Similarly, the study recommends that automakers should focus on: *Limiting “shadow engineering” and allow suppliers to earn returns that let them invest in innovation and product

development. *Building the core business, since integrating downstream is difficult. Although such integration is potentially

lucrative, the capital markets frown on unrelated diversification. *Retiring excess capacity and invest in changes that allow existing facilities to manufacture multiple platforms. *Using resources freed up from reduced “shadow engineering” to reallocate product development and marketing

expenses to activities that earn higher returns.

“Although industry financial performance has been sub-par during an expansion phase in the automotive cycle, the prognosis is not without hope,” said Cole. “But success demands that the industry reinvent its practices and make difficult decisions.”

“If automakers and suppliers devote their energies to making needed changes, the industry will look noticeably different in the next 10 years,” predicted Barba. There will be fewer suppliers in the future, and those that remain will be bigger and have deeper capabilities than even the best companies today, he said. Because of the value that they contribute, they will also have more leverage and better, more collaborative working relationships with automakers.

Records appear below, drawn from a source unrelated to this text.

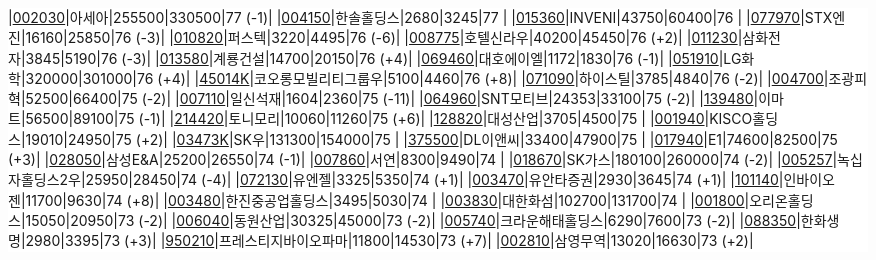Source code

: |[002030](https://finance.daum.net/quotes/A002030)|아세아|255500|330500|77 (-1)|
|[004150](https://finance.daum.net/quotes/A004150)|한솔홀딩스|2680|3245|77 |
|[015360](https://finance.daum.net/quotes/A015360)|INVENI|43750|60400|76 |
|[077970](https://finance.daum.net/quotes/A077970)|STX엔진|16160|25850|76 (-3)|
|[010820](https://finance.daum.net/quotes/A010820)|퍼스텍|3220|4495|76 (-6)|
|[008775](https://finance.daum.net/quotes/A008775)|호텔신라우|40200|45450|76 (+2)|
|[011230](https://finance.daum.net/quotes/A011230)|삼화전자|3845|5190|76 (-3)|
|[013580](https://finance.daum.net/quotes/A013580)|계룡건설|14700|20150|76 (+4)|
|[069460](https://finance.daum.net/quotes/A069460)|대호에이엘|1172|1830|76 (-1)|
|[051910](https://finance.daum.net/quotes/A051910)|LG화학|320000|301000|76 (+4)|
|[45014K](https://finance.daum.net/quotes/A45014K)|코오롱모빌리티그룹우|5100|4460|76 (+8)|
|[071090](https://finance.daum.net/quotes/A071090)|하이스틸|3785|4840|76 (-2)|
|[004700](https://finance.daum.net/quotes/A004700)|조광피혁|52500|66400|75 (-2)|
|[007110](https://finance.daum.net/quotes/A007110)|일신석재|1604|2360|75 (-11)|
|[064960](https://finance.daum.net/quotes/A064960)|SNT모티브|24353|33100|75 (-2)|
|[139480](https://finance.daum.net/quotes/A139480)|이마트|56500|89100|75 (-1)|
|[214420](https://finance.daum.net/quotes/A214420)|토니모리|10060|11260|75 (+6)|
|[128820](https://finance.daum.net/quotes/A128820)|대성산업|3705|4500|75 |
|[001940](https://finance.daum.net/quotes/A001940)|KISCO홀딩스|19010|24950|75 (+2)|
|[03473K](https://finance.daum.net/quotes/A03473K)|SK우|131300|154000|75 |
|[375500](https://finance.daum.net/quotes/A375500)|DL이앤씨|33400|47900|75 |
|[017940](https://finance.daum.net/quotes/A017940)|E1|74600|82500|75 (+3)|
|[028050](https://finance.daum.net/quotes/A028050)|삼성E&A|25200|26550|74 (-1)|
|[007860](https://finance.daum.net/quotes/A007860)|서연|8300|9490|74 |
|[018670](https://finance.daum.net/quotes/A018670)|SK가스|180100|260000|74 (-2)|
|[005257](https://finance.daum.net/quotes/A005257)|녹십자홀딩스2우|25950|28450|74 (-4)|
|[072130](https://finance.daum.net/quotes/A072130)|유엔젤|3325|5350|74 (+1)|
|[003470](https://finance.daum.net/quotes/A003470)|유안타증권|2930|3645|74 (+1)|
|[101140](https://finance.daum.net/quotes/A101140)|인바이오젠|11700|9630|74 (+8)|
|[003480](https://finance.daum.net/quotes/A003480)|한진중공업홀딩스|3495|5030|74 |
|[003830](https://finance.daum.net/quotes/A003830)|대한화섬|102700|131700|74 |
|[001800](https://finance.daum.net/quotes/A001800)|오리온홀딩스|15050|20950|73 (-2)|
|[006040](https://finance.daum.net/quotes/A006040)|동원산업|30325|45000|73 (-2)|
|[005740](https://finance.daum.net/quotes/A005740)|크라운해태홀딩스|6290|7600|73 (-2)|
|[088350](https://finance.daum.net/quotes/A088350)|한화생명|2980|3395|73 (+3)|
|[950210](https://finance.daum.net/quotes/A950210)|프레스티지바이오파마|11800|14530|73 (+7)|
|[002810](https://finance.daum.net/quotes/A002810)|삼영무역|13020|16630|73 (+2)|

By 2010, some automakers will no longer exist, and some will be smaller, producing fewer brands to maximize returns on product development, the research predicted. Their primary areas of expertise will most likely be design, assembly and marketing. They will focus on improving overall operating models, particularly in supply chain management, working with major systems suppliers to allow both better margins and real innovation, according to the study.

The research indicated that automakers will carry little excess capacity, and what they have will be more flexible and modular.

Methodology Estimating the New Automotive Value Chain is a six-month study conducted by Accenture, in collaboration with CAR. The study quantified industry performance and assessed the degree of instability and its genesis. It is based upon an analysis of public, industry and government data, as well as nine in-depth interviews with automaker and supplier executives in the finance and strategy areas.